**WHAT YOU NEED TO DO**
Everything from the line with "73: (46, 252, 0.25)" down to the line with "80: (266, 106, 0.34)" below must be printed exactly, those two lines included. Exclude pictures.
═══
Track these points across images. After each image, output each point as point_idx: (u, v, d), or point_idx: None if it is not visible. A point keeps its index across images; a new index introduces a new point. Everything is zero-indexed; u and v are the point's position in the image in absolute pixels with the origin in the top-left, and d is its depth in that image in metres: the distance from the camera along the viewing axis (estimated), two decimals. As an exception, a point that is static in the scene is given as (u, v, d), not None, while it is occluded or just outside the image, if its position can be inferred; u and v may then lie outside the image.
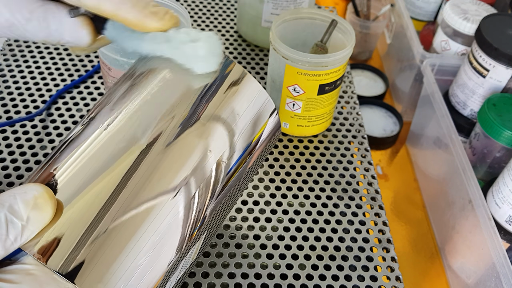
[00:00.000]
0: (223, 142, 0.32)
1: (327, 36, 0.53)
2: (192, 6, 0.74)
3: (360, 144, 0.56)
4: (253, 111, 0.34)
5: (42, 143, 0.52)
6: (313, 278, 0.43)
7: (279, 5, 0.62)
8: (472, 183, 0.52)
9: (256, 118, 0.34)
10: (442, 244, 0.60)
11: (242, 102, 0.33)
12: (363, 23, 0.82)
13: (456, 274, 0.56)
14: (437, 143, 0.63)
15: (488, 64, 0.57)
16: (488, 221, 0.49)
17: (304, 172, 0.52)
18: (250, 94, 0.34)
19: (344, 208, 0.49)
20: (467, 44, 0.67)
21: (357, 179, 0.52)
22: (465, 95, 0.62)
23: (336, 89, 0.53)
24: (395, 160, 0.73)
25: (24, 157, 0.51)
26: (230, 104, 0.33)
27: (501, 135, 0.53)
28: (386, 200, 0.66)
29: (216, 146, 0.31)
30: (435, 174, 0.64)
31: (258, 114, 0.34)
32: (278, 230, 0.47)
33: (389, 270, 0.45)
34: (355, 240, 0.47)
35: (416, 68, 0.70)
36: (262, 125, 0.35)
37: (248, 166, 0.34)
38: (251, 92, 0.34)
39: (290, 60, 0.49)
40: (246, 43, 0.68)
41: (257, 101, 0.34)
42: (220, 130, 0.32)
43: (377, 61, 0.88)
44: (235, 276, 0.43)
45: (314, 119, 0.54)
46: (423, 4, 0.81)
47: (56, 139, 0.53)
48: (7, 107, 0.55)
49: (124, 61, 0.48)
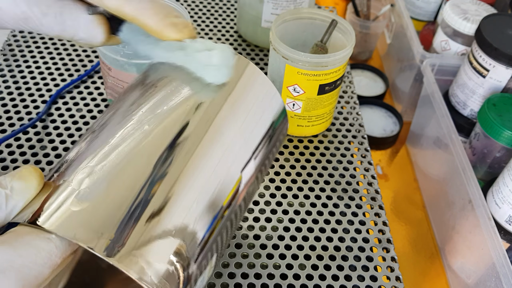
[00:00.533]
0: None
1: (327, 36, 0.53)
2: (192, 6, 0.74)
3: (360, 144, 0.56)
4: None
5: (42, 143, 0.52)
6: (313, 278, 0.43)
7: (279, 5, 0.62)
8: (472, 183, 0.52)
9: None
10: (442, 244, 0.60)
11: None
12: (363, 23, 0.82)
13: (456, 274, 0.56)
14: (437, 143, 0.63)
15: (488, 64, 0.57)
16: (488, 221, 0.49)
17: (304, 172, 0.52)
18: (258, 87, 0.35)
19: (344, 208, 0.49)
20: (467, 44, 0.67)
21: (357, 179, 0.52)
22: (465, 95, 0.62)
23: (336, 89, 0.53)
24: (395, 160, 0.73)
25: (24, 157, 0.51)
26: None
27: (501, 135, 0.53)
28: (386, 200, 0.66)
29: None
30: (435, 174, 0.64)
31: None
32: (278, 230, 0.47)
33: (389, 270, 0.45)
34: (355, 240, 0.47)
35: (416, 68, 0.70)
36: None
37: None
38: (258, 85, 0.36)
39: (290, 60, 0.49)
40: (246, 43, 0.68)
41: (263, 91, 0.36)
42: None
43: (377, 61, 0.88)
44: (235, 276, 0.43)
45: (314, 119, 0.54)
46: (423, 4, 0.81)
47: (56, 139, 0.53)
48: (7, 107, 0.55)
49: (124, 61, 0.48)
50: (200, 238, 0.28)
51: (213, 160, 0.30)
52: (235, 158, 0.31)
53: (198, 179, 0.29)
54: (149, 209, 0.26)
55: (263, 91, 0.35)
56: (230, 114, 0.32)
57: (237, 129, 0.32)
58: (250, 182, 0.34)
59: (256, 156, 0.34)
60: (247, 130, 0.33)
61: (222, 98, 0.32)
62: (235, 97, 0.33)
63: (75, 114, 0.56)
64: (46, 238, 0.25)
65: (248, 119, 0.33)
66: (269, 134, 0.35)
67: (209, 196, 0.29)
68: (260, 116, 0.34)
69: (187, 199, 0.28)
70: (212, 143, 0.30)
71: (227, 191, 0.31)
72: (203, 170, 0.29)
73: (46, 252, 0.25)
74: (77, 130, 0.54)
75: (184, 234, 0.27)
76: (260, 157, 0.34)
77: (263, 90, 0.35)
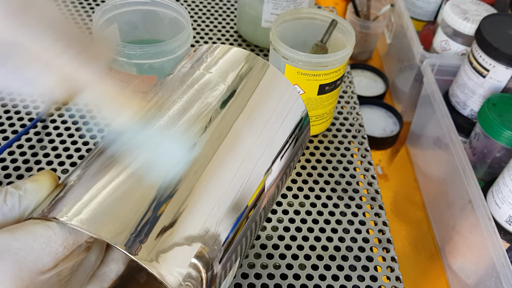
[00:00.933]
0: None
1: (327, 36, 0.53)
2: (192, 6, 0.74)
3: (360, 144, 0.56)
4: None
5: (42, 143, 0.52)
6: (313, 278, 0.43)
7: (279, 5, 0.62)
8: (472, 183, 0.52)
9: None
10: (442, 244, 0.60)
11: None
12: (363, 23, 0.82)
13: (456, 274, 0.56)
14: (437, 143, 0.63)
15: (488, 64, 0.57)
16: (488, 221, 0.49)
17: (304, 172, 0.52)
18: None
19: (344, 208, 0.49)
20: (467, 44, 0.67)
21: (357, 179, 0.52)
22: (465, 95, 0.62)
23: (336, 89, 0.53)
24: (395, 160, 0.73)
25: (24, 157, 0.51)
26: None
27: (501, 135, 0.53)
28: (386, 200, 0.66)
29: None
30: (435, 174, 0.64)
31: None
32: (278, 230, 0.47)
33: (389, 270, 0.45)
34: (355, 240, 0.47)
35: (416, 68, 0.70)
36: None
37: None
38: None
39: (290, 60, 0.49)
40: (246, 43, 0.68)
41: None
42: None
43: (377, 61, 0.88)
44: (235, 276, 0.43)
45: (314, 119, 0.54)
46: (423, 4, 0.81)
47: (56, 139, 0.53)
48: (7, 107, 0.55)
49: (124, 61, 0.48)
50: (223, 239, 0.28)
51: (234, 164, 0.30)
52: (258, 161, 0.32)
53: (218, 183, 0.29)
54: (165, 217, 0.26)
55: (286, 94, 0.36)
56: (250, 120, 0.32)
57: (258, 135, 0.32)
58: (274, 185, 0.34)
59: (280, 159, 0.34)
60: (269, 135, 0.33)
61: (242, 102, 0.33)
62: (256, 99, 0.33)
63: (75, 114, 0.56)
64: (44, 225, 0.25)
65: (270, 124, 0.33)
66: (293, 138, 0.35)
67: (231, 199, 0.29)
68: (283, 119, 0.35)
69: (207, 203, 0.28)
70: (231, 148, 0.30)
71: (251, 193, 0.31)
72: (223, 174, 0.29)
73: (44, 238, 0.25)
74: (76, 130, 0.54)
75: (206, 237, 0.27)
76: (284, 161, 0.34)
77: (286, 93, 0.36)
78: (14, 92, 0.29)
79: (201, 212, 0.27)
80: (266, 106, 0.34)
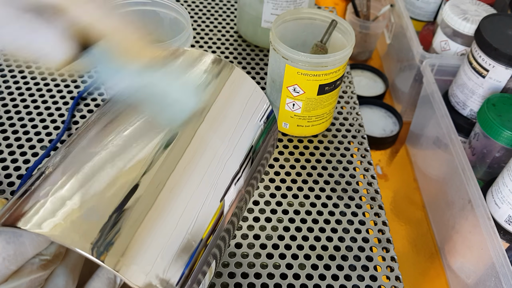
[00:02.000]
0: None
1: (327, 36, 0.54)
2: (192, 6, 0.74)
3: (360, 144, 0.56)
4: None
5: (43, 143, 0.52)
6: (313, 277, 0.44)
7: (279, 5, 0.62)
8: (472, 183, 0.52)
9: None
10: (441, 244, 0.60)
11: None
12: (362, 23, 0.82)
13: (456, 274, 0.56)
14: (437, 143, 0.63)
15: (487, 64, 0.57)
16: (487, 221, 0.49)
17: (304, 172, 0.52)
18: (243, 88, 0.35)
19: (344, 208, 0.49)
20: (467, 44, 0.68)
21: (357, 179, 0.52)
22: (464, 95, 0.62)
23: (336, 89, 0.53)
24: (395, 160, 0.73)
25: (25, 157, 0.51)
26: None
27: (500, 135, 0.53)
28: (386, 200, 0.66)
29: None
30: (434, 174, 0.64)
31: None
32: (278, 230, 0.47)
33: (389, 270, 0.45)
34: (355, 240, 0.47)
35: (415, 68, 0.70)
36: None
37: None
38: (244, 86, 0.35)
39: (290, 60, 0.49)
40: (246, 43, 0.68)
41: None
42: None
43: (377, 61, 0.88)
44: (235, 276, 0.43)
45: (314, 119, 0.54)
46: (423, 4, 0.81)
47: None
48: (7, 107, 0.55)
49: (124, 61, 0.48)
50: (177, 279, 0.26)
51: (182, 201, 0.28)
52: (211, 188, 0.30)
53: (163, 229, 0.26)
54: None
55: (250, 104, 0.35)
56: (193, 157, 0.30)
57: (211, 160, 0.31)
58: (235, 202, 0.32)
59: (237, 180, 0.32)
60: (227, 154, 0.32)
61: (191, 131, 0.31)
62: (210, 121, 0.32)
63: (76, 114, 0.56)
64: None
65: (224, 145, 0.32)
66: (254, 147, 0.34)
67: (180, 239, 0.27)
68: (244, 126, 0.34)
69: (150, 254, 0.25)
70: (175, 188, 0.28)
71: (205, 223, 0.29)
72: (168, 219, 0.27)
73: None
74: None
75: (156, 279, 0.25)
76: (244, 178, 0.33)
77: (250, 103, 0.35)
78: (24, 48, 0.29)
79: (147, 260, 0.25)
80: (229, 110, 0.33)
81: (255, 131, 0.35)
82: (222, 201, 0.31)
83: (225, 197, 0.31)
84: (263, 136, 0.36)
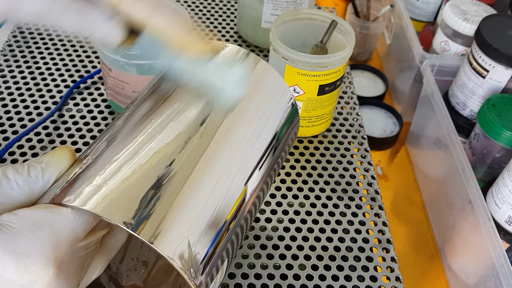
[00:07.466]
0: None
1: (327, 37, 0.54)
2: (192, 6, 0.74)
3: (360, 145, 0.56)
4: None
5: (43, 143, 0.52)
6: (313, 278, 0.44)
7: (279, 5, 0.62)
8: (472, 183, 0.52)
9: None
10: (442, 245, 0.60)
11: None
12: (363, 24, 0.82)
13: (456, 275, 0.56)
14: (437, 144, 0.63)
15: (487, 65, 0.57)
16: (487, 221, 0.49)
17: (304, 172, 0.52)
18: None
19: (344, 209, 0.49)
20: (467, 44, 0.68)
21: (357, 180, 0.52)
22: (464, 95, 0.62)
23: (336, 90, 0.53)
24: (395, 160, 0.73)
25: (25, 157, 0.51)
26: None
27: (500, 136, 0.53)
28: (386, 201, 0.66)
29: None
30: (435, 174, 0.64)
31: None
32: (278, 230, 0.47)
33: (389, 270, 0.45)
34: (355, 240, 0.47)
35: (415, 68, 0.70)
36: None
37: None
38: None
39: (290, 60, 0.49)
40: (246, 44, 0.68)
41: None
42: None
43: (377, 62, 0.88)
44: (235, 276, 0.43)
45: (314, 119, 0.54)
46: (423, 4, 0.81)
47: (56, 140, 0.53)
48: (7, 107, 0.55)
49: (125, 61, 0.48)
50: (203, 255, 0.28)
51: (211, 179, 0.30)
52: (237, 171, 0.32)
53: (194, 203, 0.29)
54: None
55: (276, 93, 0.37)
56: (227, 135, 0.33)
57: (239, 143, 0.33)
58: (256, 191, 0.34)
59: (260, 167, 0.34)
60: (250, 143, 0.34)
61: (222, 115, 0.33)
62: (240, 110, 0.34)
63: (76, 115, 0.56)
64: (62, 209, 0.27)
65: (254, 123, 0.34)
66: (277, 138, 0.36)
67: (208, 216, 0.29)
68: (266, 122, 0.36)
69: (184, 223, 0.28)
70: (206, 168, 0.31)
71: (230, 206, 0.31)
72: (200, 191, 0.29)
73: (76, 209, 0.27)
74: (77, 130, 0.54)
75: (186, 252, 0.28)
76: (266, 166, 0.35)
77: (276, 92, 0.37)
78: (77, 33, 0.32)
79: (178, 233, 0.28)
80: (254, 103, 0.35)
81: (279, 120, 0.37)
82: (245, 186, 0.33)
83: (248, 182, 0.33)
84: (286, 126, 0.38)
═══
**SOLVED PROBLEM**
73: (46, 252, 0.25)
74: (77, 130, 0.54)
75: (184, 234, 0.27)
76: (260, 157, 0.34)
77: (263, 90, 0.35)
[00:00.933]
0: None
1: (327, 36, 0.53)
2: (192, 6, 0.74)
3: (360, 144, 0.56)
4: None
5: (42, 143, 0.52)
6: (313, 278, 0.43)
7: (279, 5, 0.62)
8: (472, 183, 0.52)
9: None
10: (442, 244, 0.60)
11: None
12: (363, 23, 0.82)
13: (456, 274, 0.56)
14: (437, 143, 0.63)
15: (488, 64, 0.57)
16: (488, 221, 0.49)
17: (304, 172, 0.52)
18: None
19: (344, 208, 0.49)
20: (467, 44, 0.67)
21: (357, 179, 0.52)
22: (465, 95, 0.62)
23: (336, 89, 0.53)
24: (395, 160, 0.73)
25: (24, 157, 0.51)
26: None
27: (501, 135, 0.53)
28: (386, 200, 0.66)
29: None
30: (435, 174, 0.64)
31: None
32: (278, 230, 0.47)
33: (389, 270, 0.45)
34: (355, 240, 0.47)
35: (416, 68, 0.70)
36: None
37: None
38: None
39: (290, 60, 0.49)
40: (246, 43, 0.68)
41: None
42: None
43: (377, 61, 0.88)
44: (235, 276, 0.43)
45: (314, 119, 0.54)
46: (423, 4, 0.81)
47: (56, 139, 0.53)
48: (7, 107, 0.55)
49: (124, 61, 0.48)
50: (223, 239, 0.28)
51: (234, 164, 0.30)
52: (258, 161, 0.32)
53: (218, 183, 0.29)
54: (165, 217, 0.26)
55: (286, 94, 0.36)
56: (250, 120, 0.32)
57: (258, 135, 0.32)
58: (274, 185, 0.34)
59: (280, 159, 0.34)
60: (269, 135, 0.33)
61: (242, 102, 0.33)
62: (256, 99, 0.33)
63: (75, 114, 0.56)
64: (44, 225, 0.25)
65: (270, 124, 0.33)
66: (293, 138, 0.35)
67: (231, 199, 0.29)
68: (283, 119, 0.35)
69: (207, 203, 0.28)
70: (231, 148, 0.30)
71: (251, 193, 0.31)
72: (223, 174, 0.29)
73: (44, 238, 0.25)
74: (76, 130, 0.54)
75: (206, 237, 0.27)
76: (284, 161, 0.34)
77: (286, 93, 0.36)
78: (14, 92, 0.29)
79: (201, 212, 0.27)
80: (266, 106, 0.34)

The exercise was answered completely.